B. LES CRÉDITS AUTRES QUE LES DÉPENSES DE PERSONNEL SONT DYNAMIQUES ET LES MONTANTS PRÉVUS TÉMOIGNENT D'UN EFFORT NOTABLE DE SINCÉRISATION

1. Avec plus de 5 milliards d'euros, les crédits autres que les dépenses de personnel peuvent être comparés à une mission budgétaire propre

En 2020, les dépenses de la mission autres que celles de personnel s'élèveraient à 5,5 milliards d'euros en AE comme en CP .

Le niveau de ces dépenses peut être comparé à celui des autres missions du budget général . Il est, ainsi, supérieur à l'ensemble des crédits demandés pour les missions « Administration générale et territoriale de l'État », « Relations avec les collectivités territoriales » ou encore « Agriculture ».

Le niveau de ces dépenses augmenterait de + 3,4 % en 2020 par rapport aux montants inscrits en loi de finances initiale pour 2019 . Il s'agit, de ce fait, d'une croissance près de deux fois supérieure à celle des crédits de l'ensemble de la mission en 2020.

La répartition des crédits entre les différents titres laisse apparaitre que près de 86 % d'entre eux correspondent à des dépenses d'intervention pour un montant s'élevant, en 2020, à 4,5 milliards d'euros.

============

▶ [CONSIGNE 1]
Répondez à ces questions d'après l'extrait :
(a) À combien s'élèveraient en 2020 les dépenses de la mission autres que celles de personnel ?
(b) De combien ce niveau de dépenses augmenterait-il en 2020 par rapport aux montants de la loi de finances initiale pour 2019 ?
(c) Quelle part des crédits correspond à des dépenses d'intervention, et pour quel montant en 2020 ?
L'extrait et les lignes sont deux matériaux distincts, sans lien entre eux.

============

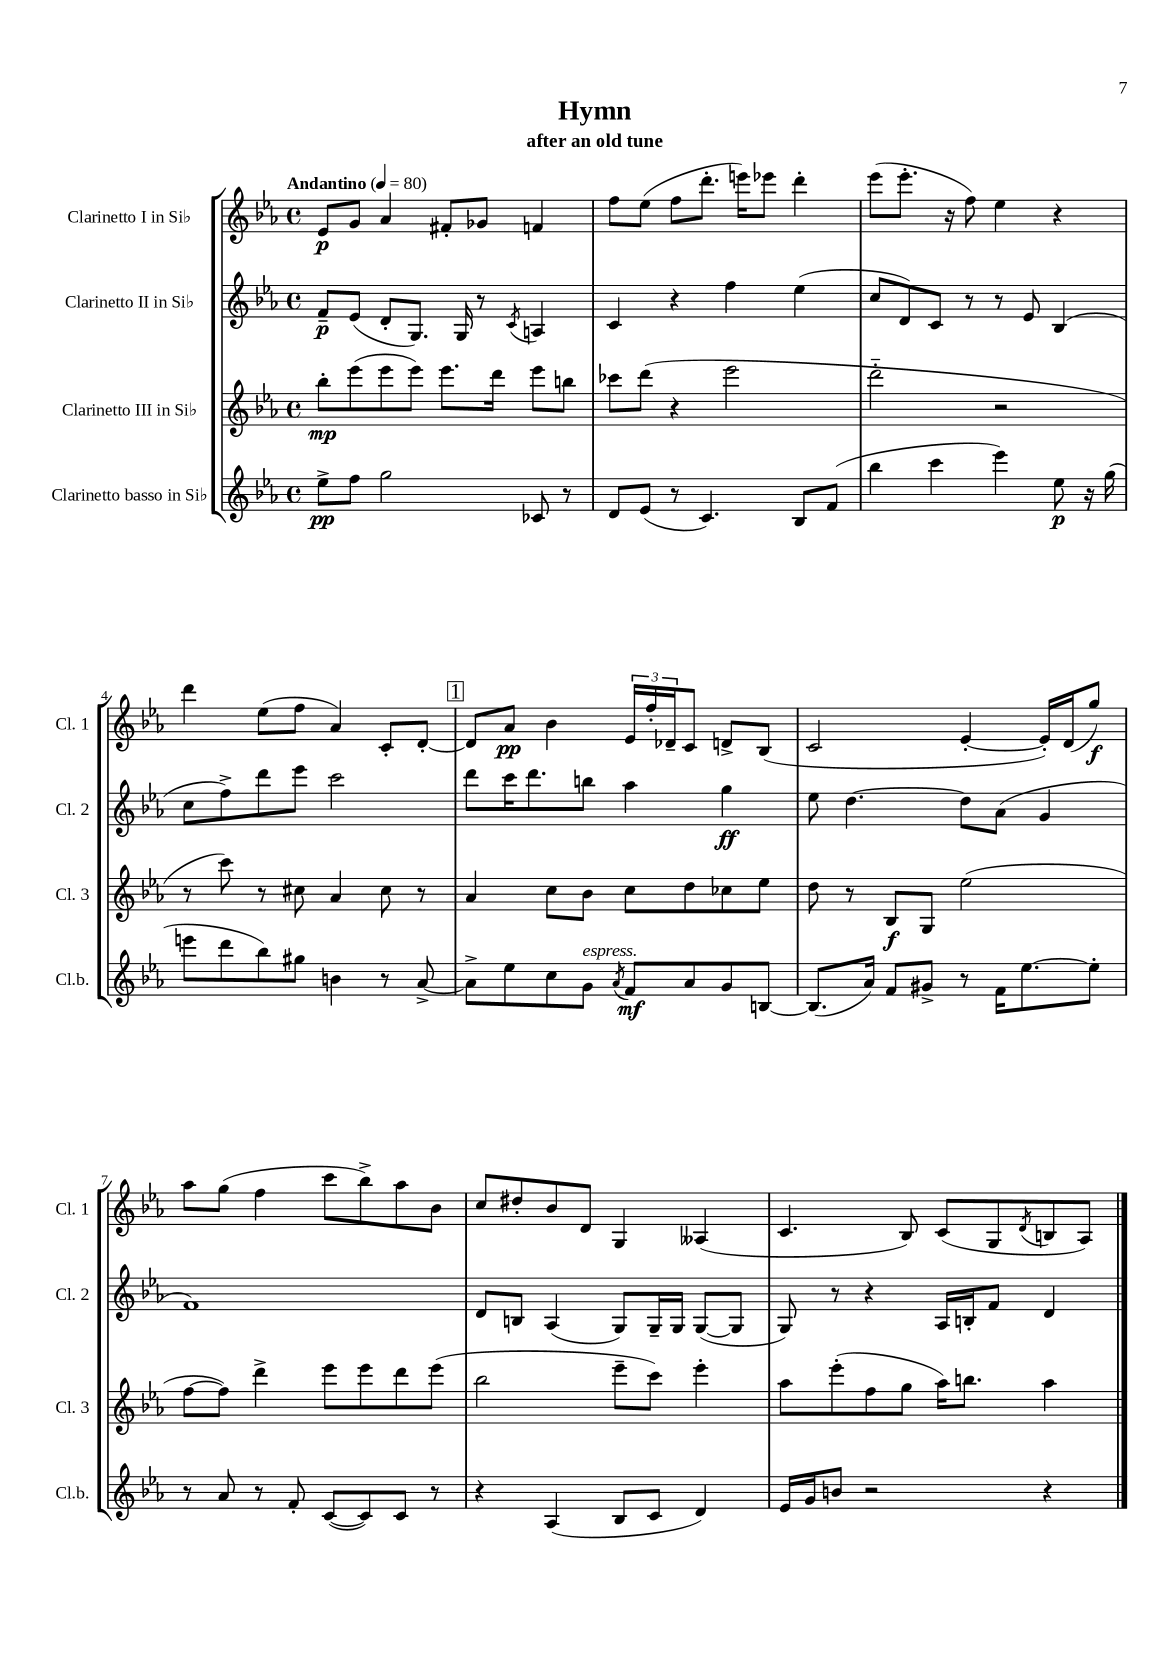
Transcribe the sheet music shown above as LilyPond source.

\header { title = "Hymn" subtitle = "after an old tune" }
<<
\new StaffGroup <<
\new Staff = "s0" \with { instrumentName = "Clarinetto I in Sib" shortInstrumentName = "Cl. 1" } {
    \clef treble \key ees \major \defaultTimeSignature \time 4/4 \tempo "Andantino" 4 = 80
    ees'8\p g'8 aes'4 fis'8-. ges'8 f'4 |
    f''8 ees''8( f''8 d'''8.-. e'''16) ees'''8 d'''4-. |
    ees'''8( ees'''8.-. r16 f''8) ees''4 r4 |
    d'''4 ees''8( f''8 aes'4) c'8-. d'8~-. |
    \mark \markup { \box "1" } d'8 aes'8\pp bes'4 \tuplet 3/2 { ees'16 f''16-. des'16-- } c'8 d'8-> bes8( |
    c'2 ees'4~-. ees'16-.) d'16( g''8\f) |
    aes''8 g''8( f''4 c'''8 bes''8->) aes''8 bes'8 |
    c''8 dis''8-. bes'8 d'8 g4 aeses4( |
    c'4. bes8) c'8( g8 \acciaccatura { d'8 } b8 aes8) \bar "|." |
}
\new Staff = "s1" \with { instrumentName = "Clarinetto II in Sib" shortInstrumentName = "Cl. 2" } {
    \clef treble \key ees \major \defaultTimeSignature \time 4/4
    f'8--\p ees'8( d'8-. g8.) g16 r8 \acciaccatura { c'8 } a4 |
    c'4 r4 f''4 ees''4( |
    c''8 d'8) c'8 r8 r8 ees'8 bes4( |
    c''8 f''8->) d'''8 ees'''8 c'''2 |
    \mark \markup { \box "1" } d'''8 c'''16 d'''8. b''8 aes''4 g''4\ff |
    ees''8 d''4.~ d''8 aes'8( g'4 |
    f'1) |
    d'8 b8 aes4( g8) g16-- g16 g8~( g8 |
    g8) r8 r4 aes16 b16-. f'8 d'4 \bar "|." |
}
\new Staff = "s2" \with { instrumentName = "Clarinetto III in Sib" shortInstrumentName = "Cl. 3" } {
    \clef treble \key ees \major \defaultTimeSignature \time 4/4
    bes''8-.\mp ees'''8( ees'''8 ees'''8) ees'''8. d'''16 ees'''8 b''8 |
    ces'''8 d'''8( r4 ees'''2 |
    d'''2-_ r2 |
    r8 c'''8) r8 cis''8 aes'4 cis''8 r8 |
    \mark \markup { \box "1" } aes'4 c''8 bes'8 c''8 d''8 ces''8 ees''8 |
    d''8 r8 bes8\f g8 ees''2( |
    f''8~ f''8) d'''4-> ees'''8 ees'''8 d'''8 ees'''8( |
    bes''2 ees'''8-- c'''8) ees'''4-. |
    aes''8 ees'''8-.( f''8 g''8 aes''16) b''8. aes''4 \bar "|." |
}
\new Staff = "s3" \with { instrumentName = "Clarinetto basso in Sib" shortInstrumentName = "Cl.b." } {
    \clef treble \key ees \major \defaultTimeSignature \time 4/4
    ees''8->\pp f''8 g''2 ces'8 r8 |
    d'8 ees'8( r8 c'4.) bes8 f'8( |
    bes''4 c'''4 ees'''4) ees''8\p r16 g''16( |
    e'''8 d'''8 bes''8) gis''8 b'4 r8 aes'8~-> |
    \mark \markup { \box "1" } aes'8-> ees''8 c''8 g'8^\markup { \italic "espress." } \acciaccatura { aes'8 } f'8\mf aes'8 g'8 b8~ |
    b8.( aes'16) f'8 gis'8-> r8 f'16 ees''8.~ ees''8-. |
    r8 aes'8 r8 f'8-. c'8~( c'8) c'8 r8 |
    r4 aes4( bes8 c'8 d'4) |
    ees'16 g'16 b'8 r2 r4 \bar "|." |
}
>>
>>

============

▶ [CONSIGNE 2]
Affichez chaque ligne qui contient la chaîne "acciaccatura", en tenant compte de la casse.

▶ [RÉPONSE 1]
(a) 5,5 milliards d'euros, en AE comme en CP.
(b) De + 3,4 %.
(c) Près de 86 %, pour un montant de 4,5 milliards d'euros.

▶ [RÉPONSE 2]
    c'4. bes8) c'8( g8 \acciaccatura { d'8 } b8 aes8) \bar "|." |
    f'8--\p ees'8( d'8-. g8.) g16 r8 \acciaccatura { c'8 } a4 |
    \mark \markup { \box "1" } aes'8-> ees''8 c''8 g'8^\markup { \italic "espress." } \acciaccatura { aes'8 } f'8\mf aes'8 g'8 b8~ |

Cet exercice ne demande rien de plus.